The Neil Robertson inspection report into Pinehouse municipal affairs (2019) was critical of how PBN LP, PHC and other subsidiary corporations had been established. He stated (p. 49), “The practice of incorporating controlled corporations under another statute is neither required nor desirable. At best there are duplicate provisions and at worst provisions which conflict with the governing municipal statute [Northern Municipalities Act, 2010]. As this Inspection shows, this may result in a diminishment of transparency and public accountability and a tendency to prefer private interest over public interest.” Consequently he recommended that the provincial government tighten up the legislation to close this loophole (p. 52).
Mayor Mike Natomagan is PBN LP’s president and chair of the board (Robertson, pp. 26-29); Deputy Mayor Conrad Misponas is on the PHC board of directors (Robertson, p. 32). Both have handsomely paid positions on those boards, quite apart from their positions on Village Council, placing them in potential conflicts of interest. (See also, Grant Thornton, p. 16.)
Mr.

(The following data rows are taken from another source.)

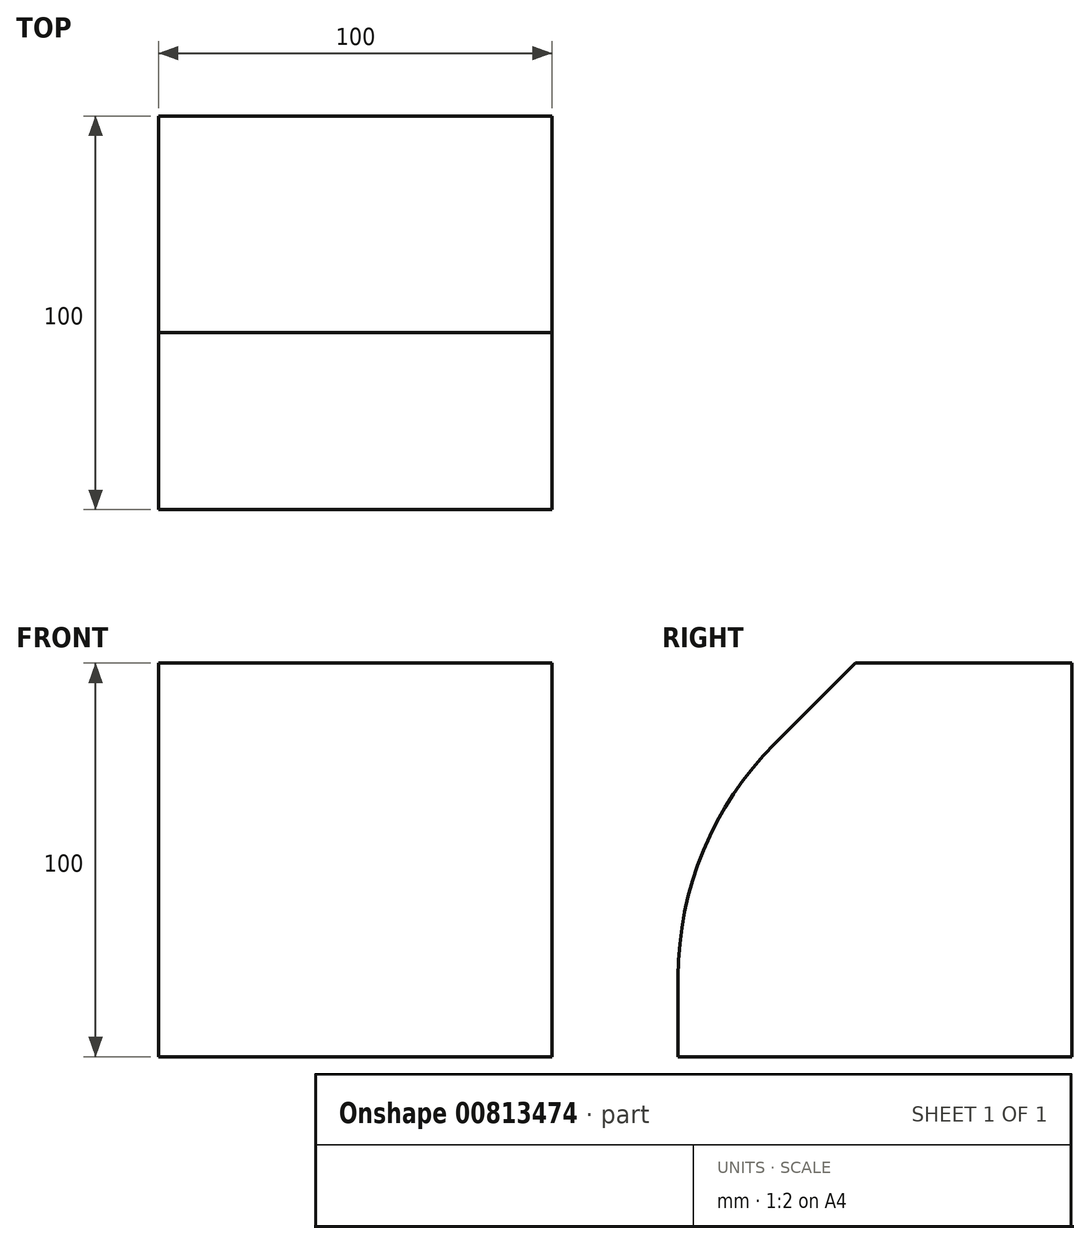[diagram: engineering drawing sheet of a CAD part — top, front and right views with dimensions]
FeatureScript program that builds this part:
annotation { "Feature Type Name" : "Feature", "Feature Type Description" : "" }
export const myFeature = defineFeature(function(context is Context, id is Id, definition is map)
    precondition{}
    {
        {
            var Q0;
            Q0=qCreatedBy(makeId("Top.planeOp"),FACE);
            var sketch = newSketch(context, id + "F0", { "sketchPlane" : qUnion([Q0])});
            skLineSegment(sketch, "E0.bottom", {"start": v(50, -50) * mm, "end": v(-50, -50) * mm});
            skLineSegment(sketch, "E0.top", {"start": v(50, 50) * mm, "end": v(-50, 50) * mm});
            skLineSegment(sketch, "E0.left", {"start": v(50, -50) * mm, "end": v(50, 50) * mm});
            skLineSegment(sketch, "E0.right", {"start": v(-50, -50) * mm, "end": v(-50, 50) * mm});
            skPoint(sketch, "E0.middle", {"position": v(0, 0) * mm});
            skSolve(sketch);
        }
        {
            var Q0;
            Q0=makeQuery(id+"F0.imprint","IMPRINT",FACE,{"disambiguationData":[TD([[makeQuery(id+"F0.imprint","IMPRINT",EDGE,{"derivedFrom":sQuery(id+"F0.wireOp",EDGE,"E0.bottom")}),-1.0]])]});
            extrude(context, id + "F1", {"entities" : qUnion([Q0]), "depth" : 100 * mm, "offsetDistance" : 25 * mm});
        }
        {
            var Q0;
            Q0=makeQuery(id+"F1.opExtrude","CAP_EDGE",EDGE,{"disambiguationData":[OSD([sQuery(id+"F0.wireOp",EDGE,"E0.bottom")])],"isStart":false});
            chamfer(context, id + "F2", {"entities" : qUnion([Q0]), "width" : 45 * mm, "tangentPropagation" : true});
        }
        {
            var Q0;
            {var subQ0=sQuery(id+"F0.wireOp",EDGE,"E0.bottom");Q0=makeQuery(id+"F2.opChamfer","BLEND_EDGE",EDGE,{"blendedFrom":[makeQuery(id+"F1.opExtrude","CAP_EDGE",EDGE,{"disambiguationData":[OSD([subQ0])],"isStart":false}),makeQuery(id+"F1.opExtrude","SWEPT_FACE",FACE,{"disambiguationData":[OSD([subQ0])]})],"blendedInto":[makeQuery(id+"F1.opExtrude","SWEPT_FACE",FACE,{"disambiguationData":[OSD([subQ0])]})]});}
            fillet(context, id + "F3", {"entities" : qUnion([Q0]), "radius" : 83.75 * mm, "tangentPropagation" : true, "allowEdgeOverflow" : false});
        }
    });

Robertson describes in his report (p. 36) how the lack of proper oversight by Village Council, the Ministry of Government Relations and the Saskatchewan Municipal Board has led to a dangerously high debt level that could very well impact on the financial health of the Village itself. While the Village was operating well within the debt limit established by Saskatchewan Municipal Board at the time, when the debt load of the controlled corporations owned by the Village was factored in, the cumulative debt greatly exceeded the allowed amount.
The Grant Thornton forensic audit of the Village compared the allowed debt load of the Village in 2018 ($708,545) to what the full cumulative debt actually was ($4,512,715) (see p. 37). That cumulative debt load has grown exponentially in four short years and now exceeds the limit established by Saskatchewan Municipal Board by a factor of more than 6X. Grant Thornton expressed concerns that PBN LP in particular could not sustain that debt load by relying on their own internal revenue stream (p. 41). Financial assistance might be required from the Village or higher levels of government for PBN LP to remain solvent.
Mr. Hande says, “The lack of transparency and public accountability in Northern Village of Pinehouse has now also crept into management of the village’s controlled corporations. I am not sure that the people there are aware of the extreme precarity of their municipal finances. The downturn in the wider economy is likely to make the situation even worse, perhaps even leading to bankruptcy.”